With let-them-eat-cake obliviousness, today, the majority pulls the ripcord and announces “colorblindness for all" by legal fiat.

But deeming race irrelevant in law does not make it so in life. And having so detached itself from this country’s actual past and present experiences, the Court has now been lured into interfering with the crucial work that UNC and other institutions of higher learning are doing to solve America’s real-world problems.

No one benefits from ignorance.

Although formal race- linked legal barriers are gone, race still matters to the lived experiences of all Americans in innumerable ways, and today’s ruling makes things worse, not better.

The best that can be said of the majority’s perspective is that it proceeds (ostrich-like) from the hope that preventing consideration of race will end racism. 

Justice Thomas (black) and Justice Jackson (black) - we note this since, like pronouns, it appears to define people clearer for our liberal readers - disagree vehemently on the 'opportunity' and 'systemic racism' in America. Read this short excerpt for a taste of the bitterness: 

[Justice Jackson claims] the legacy of slavery and the nature of inherited wealth... locks blacks into a seemingly perpetual inferior caste.

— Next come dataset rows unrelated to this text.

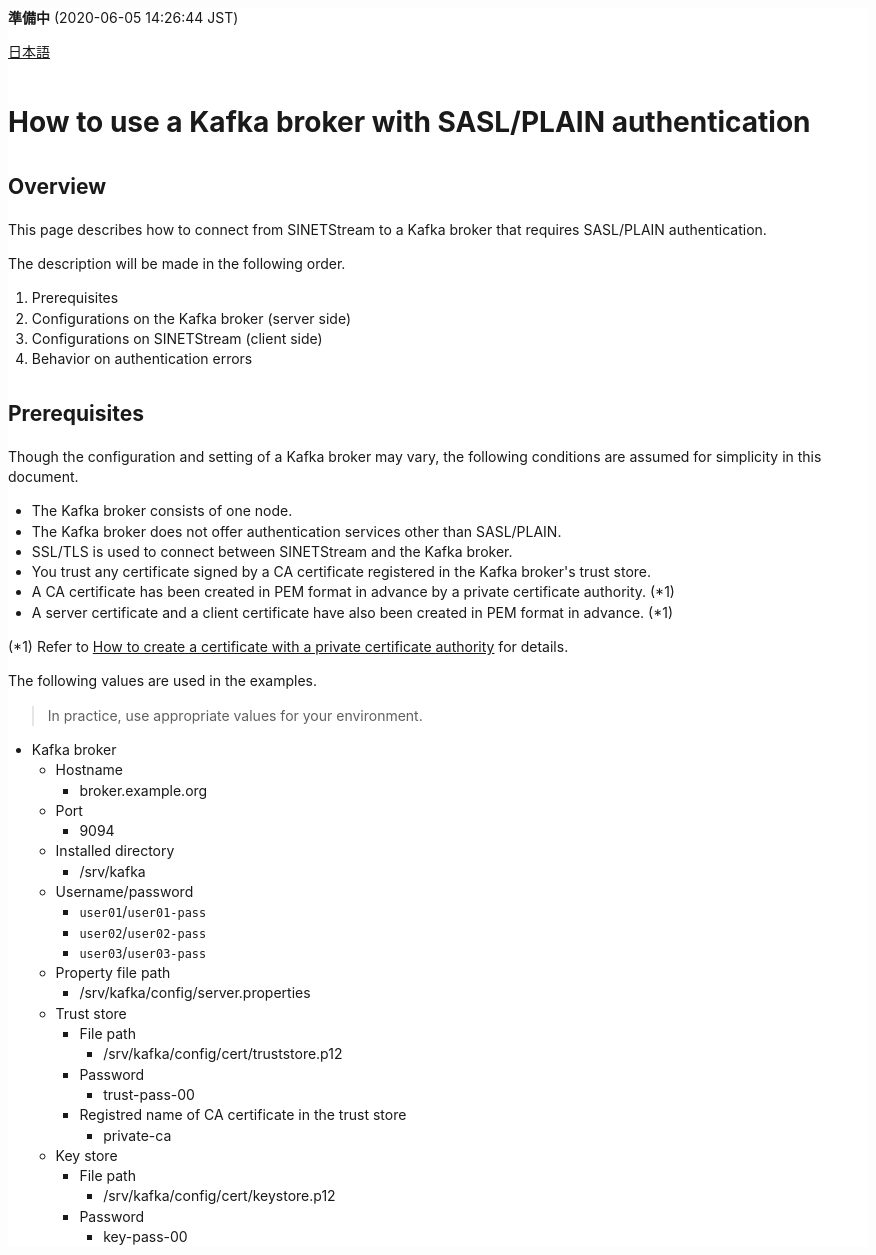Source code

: **準備中** (2020-06-05 14:26:44 JST)



[日本語](kafka-authentication-sasl-plain.md)

# How to use a Kafka broker with SASL/PLAIN authentication

## Overview

This page describes how to connect from SINETStream to a Kafka broker that requires SASL/PLAIN authentication.

The description will be made in the following order.

1. Prerequisites
1. Configurations on the Kafka broker (server side)
1. Configurations on SINETStream (client side)
1. Behavior on authentication errors

## Prerequisites

Though the configuration and setting of a Kafka broker may vary, the following conditions are assumed for simplicity in this document.

* The Kafka broker consists of one node.
* The Kafka broker does not offer authentication services other than SASL/PLAIN.
* SSL/TLS is used to connect between SINETStream and the Kafka broker.
* You trust any certificate signed by a CA certificate registered in the Kafka broker's trust store.
* A CA certificate has been created in PEM format in advance by a private certificate authority. (*1)
* A server certificate and a client certificate have also been created in PEM format in advance. (*1)

(*1) Refer to [How to create a certificate with a private certificate authority](certificate.en.md) for details.

The following values are used in the examples.
> In practice, use appropriate values for your environment.

* Kafka broker
    * Hostname
        * broker.example.org
    * Port
        * 9094
    * Installed directory
        * /srv/kafka
    * Username/password
        * `user01`/`user01-pass`
        * `user02`/`user02-pass`
        * `user03`/`user03-pass`
    * Property file path
        * /srv/kafka/config/server.properties
    * Trust store
        * File path
            * /srv/kafka/config/cert/truststore.p12
        * Password
            * trust-pass-00
        * Registred name of CA certificate in the trust store
            * private-ca
    * Key store
        * File path
            * /srv/kafka/config/cert/keystore.p12
        * Password
            * key-pass-00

Such a view is irrational; it is an insult to individual achievement and cancerous to young minds seeking to push through barriers, rather than consign themselves to permanent victim- hood. If an applicant has less financial means (because of generational inheritance or otherwise), then surely a university may take that into account. If an applicant has medical struggles or a family member with medical concerns, a university may consider that too. What it cannot do is use the applicant's skin color as a heuristic, assuming that because the applicant checks the box for “black” he therefore conforms to the university’s monolithic and reductionist view of an abstract, average black person.

Accordingly, Justice Jackson's race-infused world view falls flat at each step.

Individuals are the sum of their unique experiences, challenges, and accomplishments. What matters is not the barriers they face, but how they choose to confront them. And their race is not to blame for everything—good or bad—that happens in their lives. A contrary, myopic world view based on individuals' skin color to the total exclusion of their personal choices is nothing short of racial determinism.

Justice Jackson then builds from her faulty premise to call for action, arguing that courts should defer to “experts" and allow institutions to discriminate on the basis of race. 

Brace for the snowflakes to unleash their hatred of this color-blind ruling...

...because not accepting race-based decision-making is, umm, racist?